GDPR deficiencies - changes needed before May 25, 2018
Since pretty much anything with a web address falls under the purview of the EU's General Data Protection Regulation, we need to make some changes here. Upon a cursory review I find the following issues at minimum:
- First sentence: Participation on the Doom Wiki at DoomWiki.org, by design, rarely involves considerations of privacy - we cannot really say this any more; the EU now defines usernames and IP addresses as personal information and considers them subject to privacy laws, so they're now a full concern.
- Users that do register are identified by their chosen username. Since I believe MediaWiki 1.24, real name is an option for input on Special:CreateAccount and through user preferences and can be used instead of the username. This is also protected information and should be mentioned explicitly.
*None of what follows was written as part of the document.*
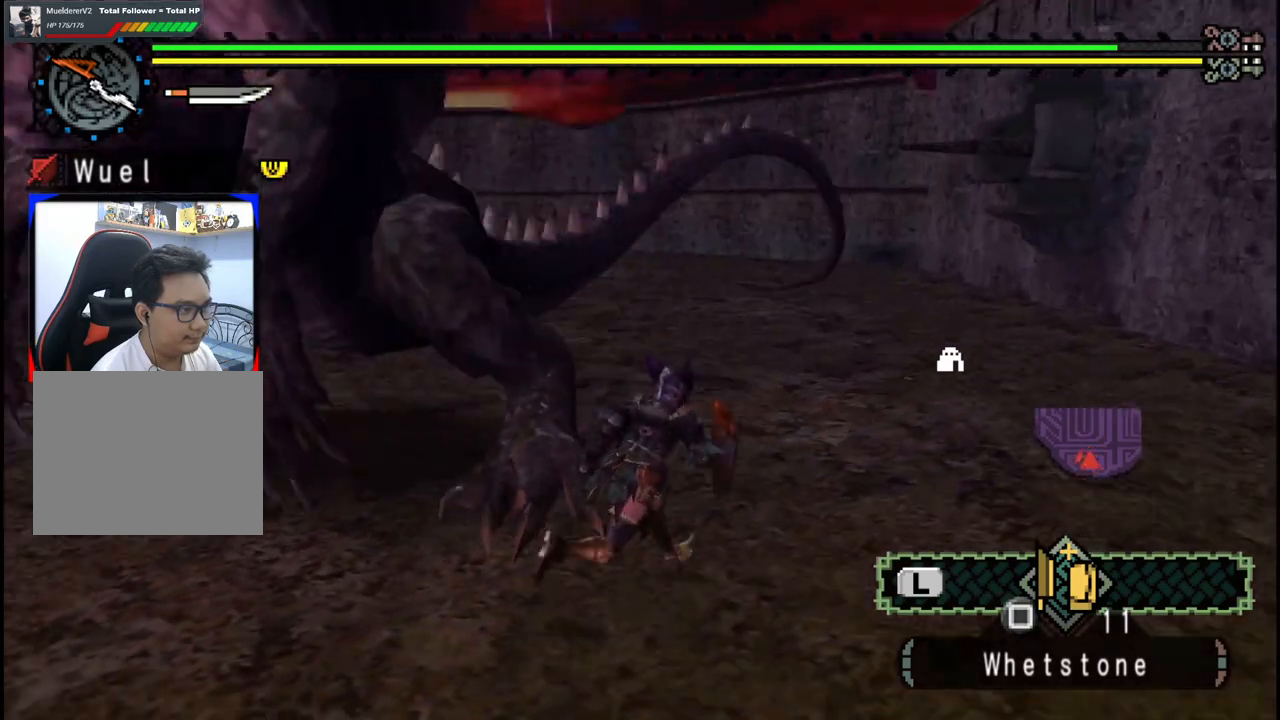
{"buttons": [], "left_stick": "right", "right_stick": "center", "events": [[233, "right_stick", "center"], [250, "left_stick", "right"]]}
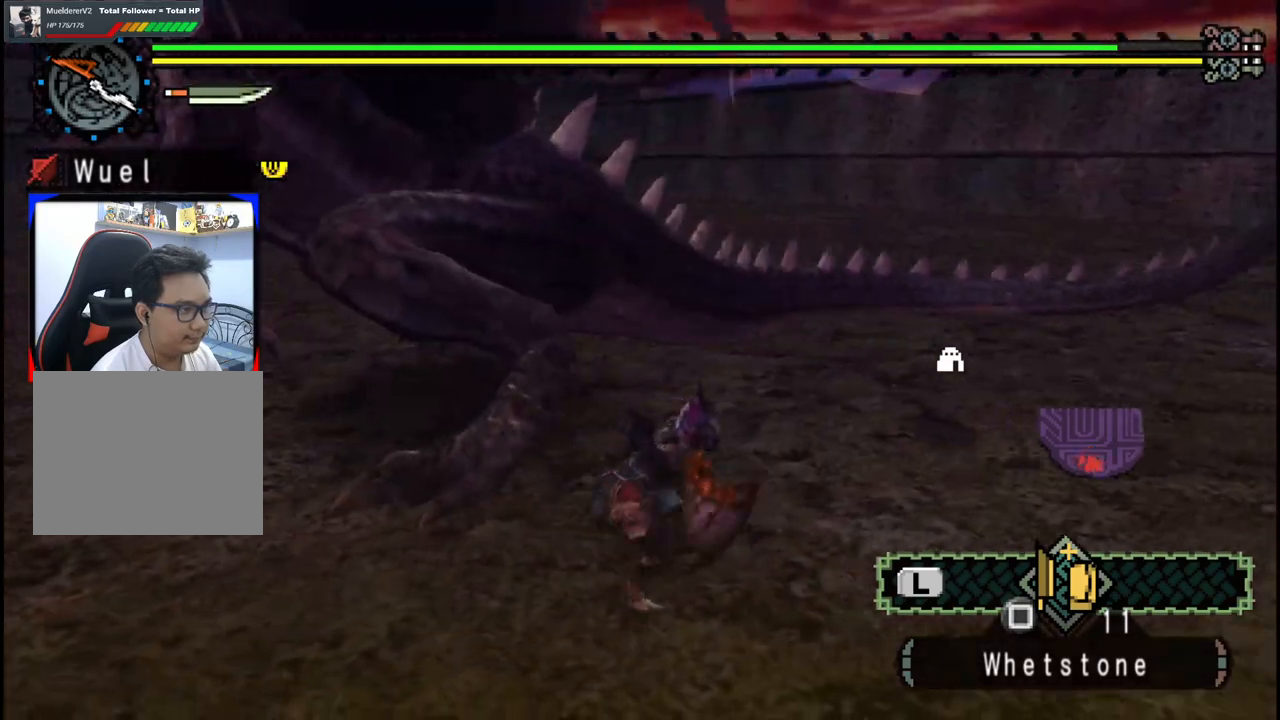
{"buttons": [], "left_stick": "center", "right_stick": "center", "events": [[50, "right_stick", "left"], [283, "left_stick", "up-right"], [400, "right_stick", "center"], [483, "left_stick", "center"]]}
- the IP address used is publicly and permanently credited as the author of the edit. Under GDPR, if so requested, we will have to suppress IP address contribution by-lines using revision information suppression (aka oversight). So permanent is not necessarily the best choice of wording.
- Once created, user accounts will not be removed. It may be possible for a username to be changed, but there is no guarantee that a username will be changed on request - GDPR makes removal of accounts a legal right of EU citizens, so it would be necessary to merge a user's contributions into an anonymous account if a request for user deletion occurs - this is no longer optional for us.
- there is no expectation of any permanent deletion occurring. - Again also enumerated as a user right, and technologically possible however painful it may be under MediaWiki to have to run bespoke scripts to pull out and extinguish such information.
- When a visitor requests or reads a page, no more information is collected than is typically collected by web sites. MancuNET may retain raw logs of such transactions, including the originating IP addresses, but these will not be published nor used to track legitimate users. - We need to fully enumerate the information collected by Apache when a web hit occurs. WikiMedia Foundation has more complete wording in their policy now that we can borrow.
- This information is automatically deleted after a set period. - We need to figure out the actual retention lengths anywhere this wording is used, or, as an alternative use the language "for the minimum length of time technically required."
- Information transmitted to these third-party sites is limited to the minimum possible and is anonymized to the greatest extent possible. - Making this more explicit in the same manner as explaining what information is automatically collected by our own server is needed.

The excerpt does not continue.